Worms whack half of businesses

Most companies have upped security spending, but that hasn't stopped pests from invading corporate networks, survey finds.

Robert Lemos Staff Writer, CNET News.com
Robert Lemos
covers viruses, worms and other security threats.
Robert Lemos
2 min read
Almost half of businesses have had a worm outbreak in the last year, despite increases in security spending on compliance efforts, according to a recent survey.

The survey, released Monday by security company Mazu Networks and the Enterprise Strategy Group, found that almost 75 percent of companies boosted security spending in 2004 to comply with regulations set by the Sarbanes-Oxley Act.

Despite those efforts, only 14 percent of respondents said they were "very confident" that their networks would repel all threats this year.

"I think this is a bit of a wake-up call," said Tom Corn, vice president of marketing for Mazu Networks. "Not a lot of folks have confidence that they have mechanisms and processes in place to protect themselves."

The survey, which polled 229 information technology professionals about their corporate networks, came as another report suggested that virus writers and online attackers are becoming more focused on using their skills to earn cash from fraud and identity theft.

The polled IT professionals had a similar story to tell, according to Corn. "We are starting to see a lot of these threats less for bragging rights and more about creating armies of system zombies and bots--there is a strong financial model for that," he said.

About 47 percent of all respondents had a worm infect a company network in the past year, the Mazu survey found.

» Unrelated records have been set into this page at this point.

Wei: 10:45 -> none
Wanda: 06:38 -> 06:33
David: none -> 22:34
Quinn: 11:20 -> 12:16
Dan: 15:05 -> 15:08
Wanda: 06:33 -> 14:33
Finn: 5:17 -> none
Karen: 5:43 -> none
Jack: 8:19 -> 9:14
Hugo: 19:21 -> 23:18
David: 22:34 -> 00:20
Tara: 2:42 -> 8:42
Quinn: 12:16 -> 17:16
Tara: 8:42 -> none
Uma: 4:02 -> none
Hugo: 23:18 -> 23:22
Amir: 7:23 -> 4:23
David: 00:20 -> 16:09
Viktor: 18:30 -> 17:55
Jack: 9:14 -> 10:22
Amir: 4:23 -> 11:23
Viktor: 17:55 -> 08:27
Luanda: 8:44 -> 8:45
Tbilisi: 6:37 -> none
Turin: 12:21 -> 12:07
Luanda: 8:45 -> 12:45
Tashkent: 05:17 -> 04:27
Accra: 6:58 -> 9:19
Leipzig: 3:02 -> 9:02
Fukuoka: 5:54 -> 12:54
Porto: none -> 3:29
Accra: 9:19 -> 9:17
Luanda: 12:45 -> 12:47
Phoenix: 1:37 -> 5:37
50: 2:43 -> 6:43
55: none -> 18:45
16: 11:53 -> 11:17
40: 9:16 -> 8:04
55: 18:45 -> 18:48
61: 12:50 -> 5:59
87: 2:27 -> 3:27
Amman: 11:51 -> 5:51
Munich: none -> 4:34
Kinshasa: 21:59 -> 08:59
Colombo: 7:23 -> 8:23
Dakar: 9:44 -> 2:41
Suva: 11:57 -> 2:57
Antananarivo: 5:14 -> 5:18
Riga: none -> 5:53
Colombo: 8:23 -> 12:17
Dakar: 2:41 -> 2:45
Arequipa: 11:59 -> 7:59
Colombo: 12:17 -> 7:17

An eighth of those businesses had more than 25 percent of their network compromised during the incident.

However, the worry of worms has not helped close some major vulnerabilities at the companies, the survey indicated.

Almost 25 percent of all companies had an internal breach in 2004, and 40 percent of those incidents interrupted a critical service. Almost half of the IT professionals surveyed found active accounts belonging to ex-employees, and a third found rogue wireless access points in their network.

Companies involved in the survey were required to have at least 1,000 employees. They represented more than 18 different industries.